A bordo della nave, su cui viaggiava un mio Missionario, il Padre D. Giuseppe Marchetti (già professore nel Seminario di Lucca), moriva una giovane sposa, lasciando un orfanello lattante e il marito solo, nella disperazione. Il Missionario, per calmare quel desolato, che minacciava di buttarsi a mare, gli promise di prendersi cura del bambino, e come promise fece. Giunse a Rio Janeiro, recando in collo quella innocente creaturina, e si presentò con essa all’esimio conte Pio di Savoia, allora Console Generale di quella città. Egli non potè dare al giovane Missionario che parole d’incoraggiamento, ma tanto bastò perchè questi, bussando di porta in porta, arrivasse infine a collocare il povero orfanello presso il portinaio di una Casa religiosa. Da quel momento l’idea di fondare a S. Paolo (dov’era avviato un orfanotrofio pei figli degl’italiani gli balenò alla mente, e con ingenti sacrifici riuscì a fondarlo di fatto. Conta ora quattro anni di vita, con 160 orfanelli un martire che prega per loro in cielo, poichè le grandi fatiche sostenute costarono al pio e zelante Missionario la vita.

Sia pace e gloria a lui!

Tutto questo ch’io sono venuto dicendovi, o signori, è una prova di ciò che possa la Religione unita al sentimento di patria carità.

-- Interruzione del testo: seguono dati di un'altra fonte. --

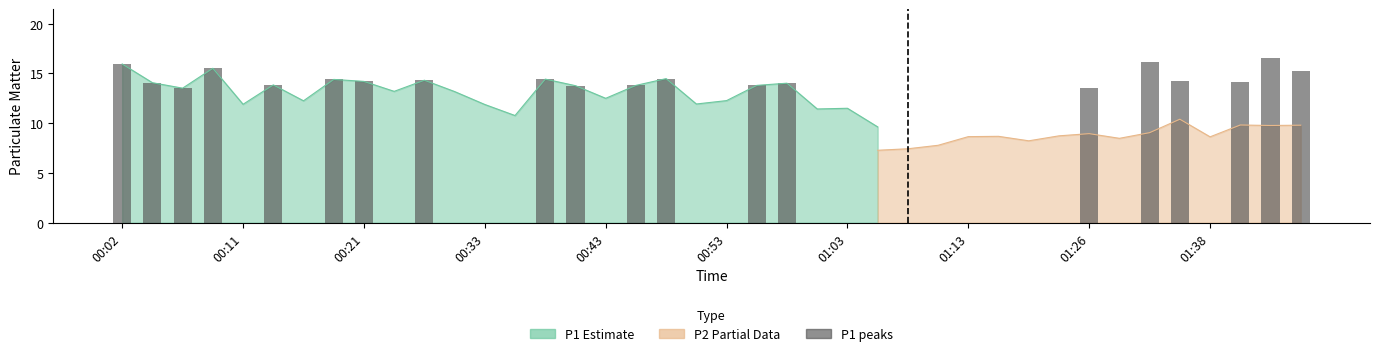

How many values exceed 13?

20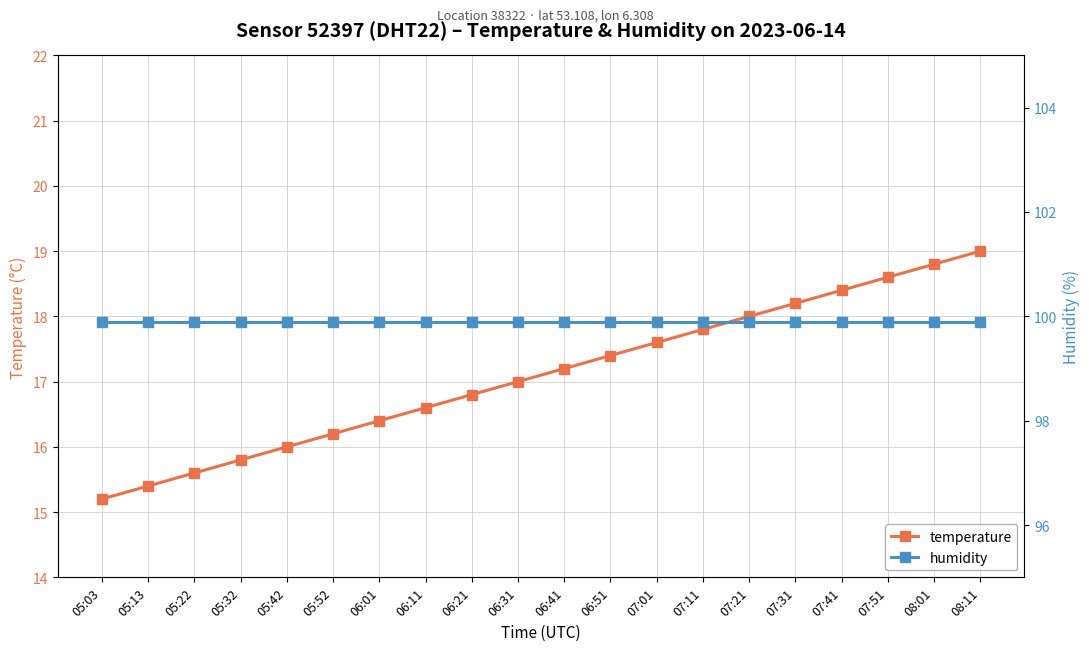

Reading left to right, extract all data points from this chart.

temperature: 05:03=15.2	05:13=15.4	05:22=15.6	05:32=15.8	05:42=16.0	05:52=16.2	06:01=16.4	06:11=16.6	06:21=16.8	06:31=17.0	06:41=17.2	06:51=17.4	07:01=17.6	07:11=17.8	07:21=18.0	07:31=18.2	07:41=18.4	07:51=18.6	08:01=18.8	08:11=19.0
humidity: 05:03=99.9	05:13=99.9	05:22=99.9	05:32=99.9	05:42=99.9	05:52=99.9	06:01=99.9	06:11=99.9	06:21=99.9	06:31=99.9	06:41=99.9	06:51=99.9	07:01=99.9	07:11=99.9	07:21=99.9	07:31=99.9	07:41=99.9	07:51=99.9	08:01=99.9	08:11=99.9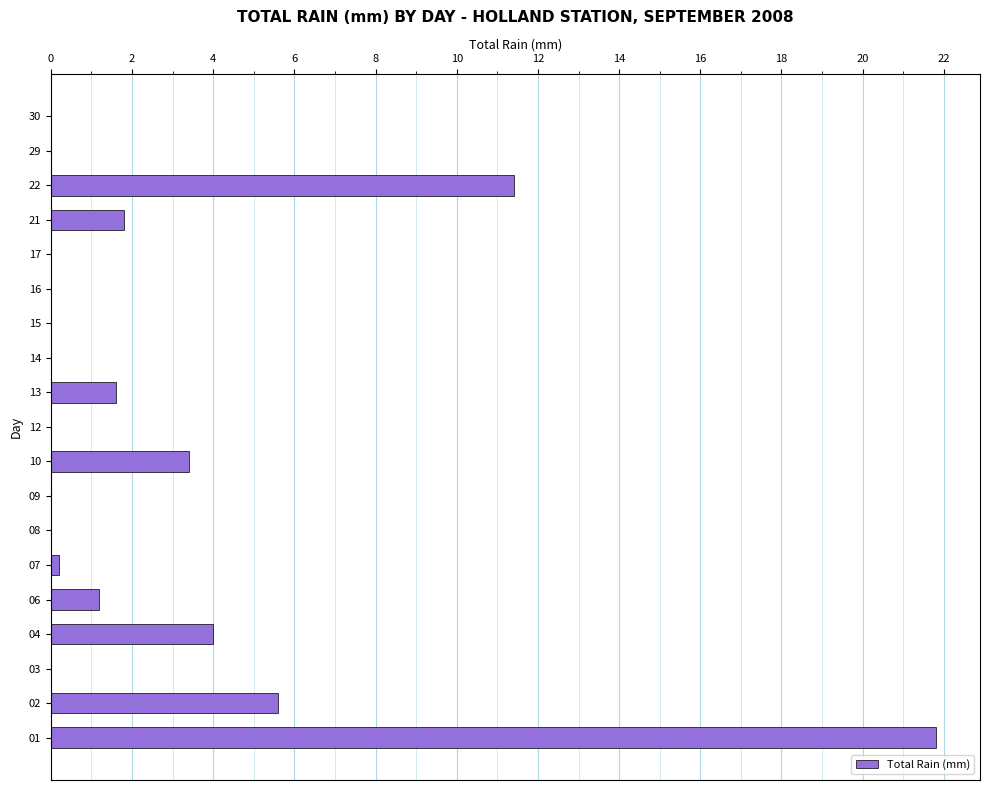

Reading top to bottom, extract all data points from this chart.

30=0.0	29=0.0	22=11.4	21=1.8	17=0.0	16=0.0	15=0.0	14=0.0	13=1.6	12=0.0	10=3.4	09=0.0	08=0.0	07=0.2	06=1.2	04=4.0	03=0.0	02=5.6	01=21.8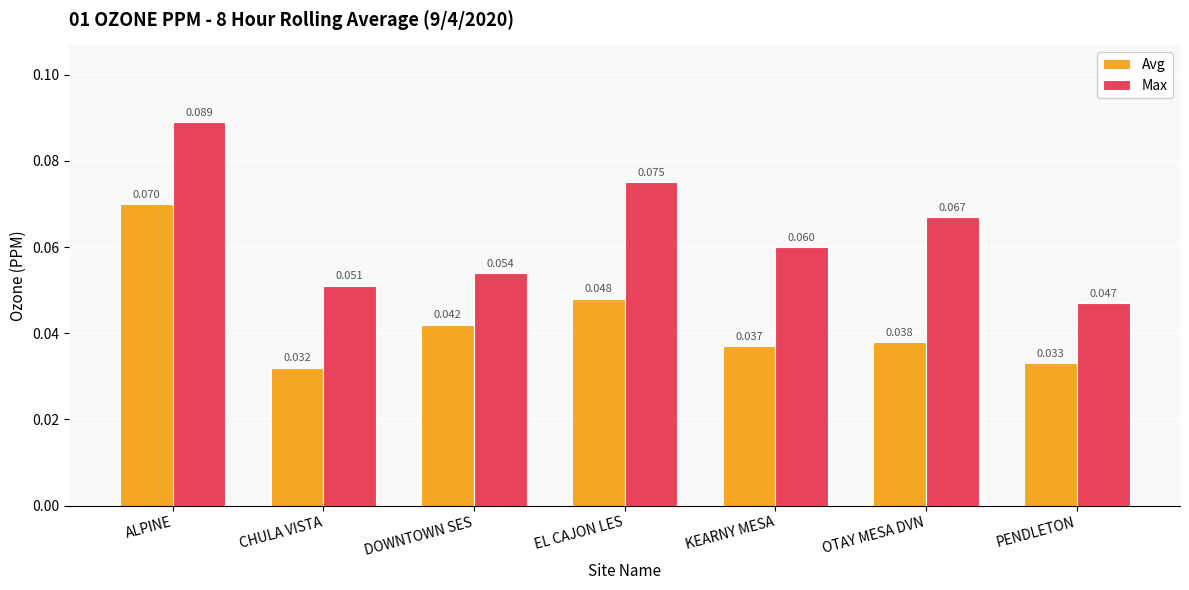

Rank the series by their average value, from highest to lowest.

Max, Avg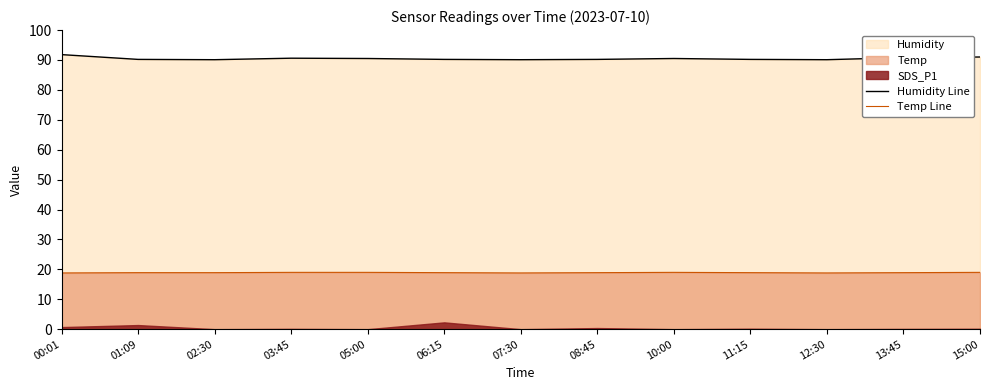

Is it true that Temp Line equals 18.9 at 13:45?

True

Religione e Patria! Sono questi pur sempre i due grandi amori inscritti dalla mano di Dio nel cuore dell’umanità, il motto scritto a caratteri di luce sul vessillo immortale che i nostri padri pugnarono e vinsero. All’ombra di questo vessillo le fronti si levano serene, tacciono le ire, scompaiono le divisioni di parte, le destre fraternamente si stringono, riposano le famiglie, grandeggiano i popoli.

Religione e Patria! Signori, uniamoci tutti attorno a questo sublime ideale che, nell’opera tutrice della nostra emigrazione piglia, dirò così, forma e figura, e potremo sperare per l’Italia nostra giorni migliori, potremo sperare che si compiano sopra di lei, in tempo non lontano, i disegni di Dio.

Ancora una parola e finisco. Non sono molti anni, e negli Stati Uniti si fecero immani sforzi per americanizzare, se così posso esprimermi, gli emigrati delle varie nazioni europee. La Religione e la Patria piansero a milioni i loro figli perduti. Solo un popolo a quel violento tentativo di assimilazione seppe resistere, fu quello che aveva scritto sulla sua bandiera: la nostra chiesa, la nostra scuola, la nostra lingua.

Non dimentichiamo questo fatto, o signori. Adoperiamoci anche noi, ciascuno a misura delle proprie forze, perchè quanti sono italiani all’estero abbiano ad avere la stessa divisa, la stessa fermezza, lo stesso coraggio: per la Religione e per la Patria.